Last year this rich and evocative radion adaptation was released on the eve of the Solstice, in daily episodes: the perfect way to listen. It also has the most haunting soundtrack by Johnny Flynn. How can you resist?
To whet your appetite, listen to the brilliant Backlisted podcast , episode 127 , which is a gem, featuring Jackie Morris and Robert Macfarlane discussing “The Dark is Rising” alongside other reading suggestions.
What has struck me in writing of these formative books are the many threads that have emerged in my later life, one of which has been my obsession with rooks. In “Darkness is Rising”, a sign that dark forces are building is the strange, watchful behaviour of the rooks. I am always aware of them flying homeward above me at the end of a day’s drawing, reminding me that it is time to return home, and each January I visit their rookery in the next village and listen to their clamorous nestbuilding, something I look forward to each year.
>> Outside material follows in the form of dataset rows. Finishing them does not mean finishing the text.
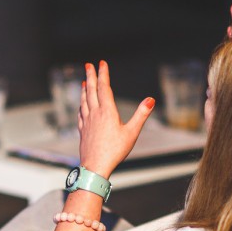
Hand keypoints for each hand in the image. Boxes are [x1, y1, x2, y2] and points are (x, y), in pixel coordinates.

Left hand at [78, 60, 154, 178]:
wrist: (95, 167)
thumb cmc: (115, 151)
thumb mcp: (132, 133)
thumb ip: (141, 115)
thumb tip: (151, 100)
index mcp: (107, 112)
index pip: (104, 88)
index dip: (103, 74)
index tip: (102, 63)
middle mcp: (95, 114)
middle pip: (91, 90)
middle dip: (90, 76)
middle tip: (89, 65)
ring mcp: (87, 122)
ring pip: (84, 100)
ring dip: (84, 89)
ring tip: (84, 81)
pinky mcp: (83, 130)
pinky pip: (80, 112)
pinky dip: (81, 104)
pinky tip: (81, 105)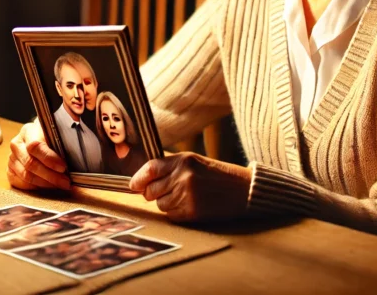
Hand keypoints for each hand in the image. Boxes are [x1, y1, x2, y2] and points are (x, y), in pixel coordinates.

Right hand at [7, 120, 70, 190]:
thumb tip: (77, 133)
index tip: (64, 167)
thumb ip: (64, 134)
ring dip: (46, 183)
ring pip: (26, 175)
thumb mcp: (56, 130)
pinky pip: (21, 183)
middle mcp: (16, 144)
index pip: (35, 146)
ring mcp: (11, 159)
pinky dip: (37, 187)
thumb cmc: (50, 136)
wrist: (37, 138)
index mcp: (28, 131)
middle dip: (51, 175)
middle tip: (66, 182)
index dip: (49, 158)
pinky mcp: (10, 171)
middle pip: (30, 164)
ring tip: (61, 185)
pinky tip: (49, 186)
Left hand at [128, 152, 251, 222]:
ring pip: (160, 205)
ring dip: (166, 203)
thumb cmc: (216, 175)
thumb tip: (141, 181)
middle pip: (150, 190)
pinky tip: (189, 205)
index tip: (134, 185)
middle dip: (153, 193)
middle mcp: (183, 177)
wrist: (242, 190)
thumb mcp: (194, 161)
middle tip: (165, 191)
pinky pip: (171, 215)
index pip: (149, 169)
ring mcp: (187, 195)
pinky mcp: (192, 212)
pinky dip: (176, 213)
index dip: (138, 179)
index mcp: (183, 160)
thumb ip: (169, 167)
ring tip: (184, 197)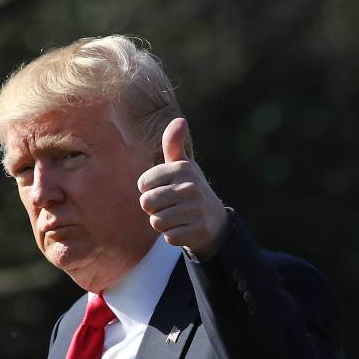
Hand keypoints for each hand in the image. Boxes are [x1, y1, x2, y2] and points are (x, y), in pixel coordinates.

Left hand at [138, 118, 228, 259]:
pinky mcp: (197, 231)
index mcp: (182, 169)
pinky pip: (169, 237)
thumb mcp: (182, 166)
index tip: (164, 190)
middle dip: (154, 209)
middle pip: (147, 203)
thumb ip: (172, 144)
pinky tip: (184, 228)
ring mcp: (195, 210)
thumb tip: (179, 120)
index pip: (143, 184)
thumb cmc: (189, 190)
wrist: (214, 220)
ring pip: (156, 222)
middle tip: (169, 206)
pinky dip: (173, 236)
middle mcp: (190, 187)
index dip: (149, 191)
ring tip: (177, 217)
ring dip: (163, 223)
I would love to hear of your favourite childhood books, or indeed any novel that brings comfort at Christmas, and can you see connections to your adult selves?
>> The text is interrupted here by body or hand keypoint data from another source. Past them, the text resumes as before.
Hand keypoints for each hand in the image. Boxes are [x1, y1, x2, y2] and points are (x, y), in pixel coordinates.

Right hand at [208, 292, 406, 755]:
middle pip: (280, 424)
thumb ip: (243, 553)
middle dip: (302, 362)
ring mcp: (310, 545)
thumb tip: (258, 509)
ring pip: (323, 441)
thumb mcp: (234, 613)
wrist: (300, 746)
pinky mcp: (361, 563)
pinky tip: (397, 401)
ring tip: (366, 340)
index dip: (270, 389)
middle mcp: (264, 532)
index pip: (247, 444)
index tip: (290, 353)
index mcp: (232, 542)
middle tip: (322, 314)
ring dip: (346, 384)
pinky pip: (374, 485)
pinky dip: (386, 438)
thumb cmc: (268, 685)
Next week I shall be visiting North Norfolk for a few days for the Winter Solstice and hope to return with a sketchbook of wintry drawings to share with you next time.
I shall return in the New Year, but wanted to thank you all for the support in this new Substack adventure, it has meant a great deal. I wish you all a happy and peaceful Christmas.
I am so glad you share my love of these books. I never tire of reading them - I am currently rereading The Children of Green Knowe - and the passage at Midnight Mass is quite unforgettable. I hope to fit in The Dark is Rising too! But I should also have mentioned A Christmas Carol, which I love. I have a reading of it by Anton Lesser, which is extraordinary, and will certainly listen again before Christmas! Thank you very much for taking the tiome to read it x
What a lovely post. So pleased to see Lucy M Boston's atmospheric Green Knowe books mentioned - with those powerful illustrations. I read them as a child, wept over Stranger at Green Knowe (heartbreaking) and was terrified by An Enemy of Green Knowe. The Dark is Rising was the first of that Susan Cooper sequence I read as a child - I think it's the best of them all. So compelling, so clever in the way in moves between the ancient past and the present, layering time. A superb book. My annual Christmas re-read is The Christmas Carol, which always works its magic on me.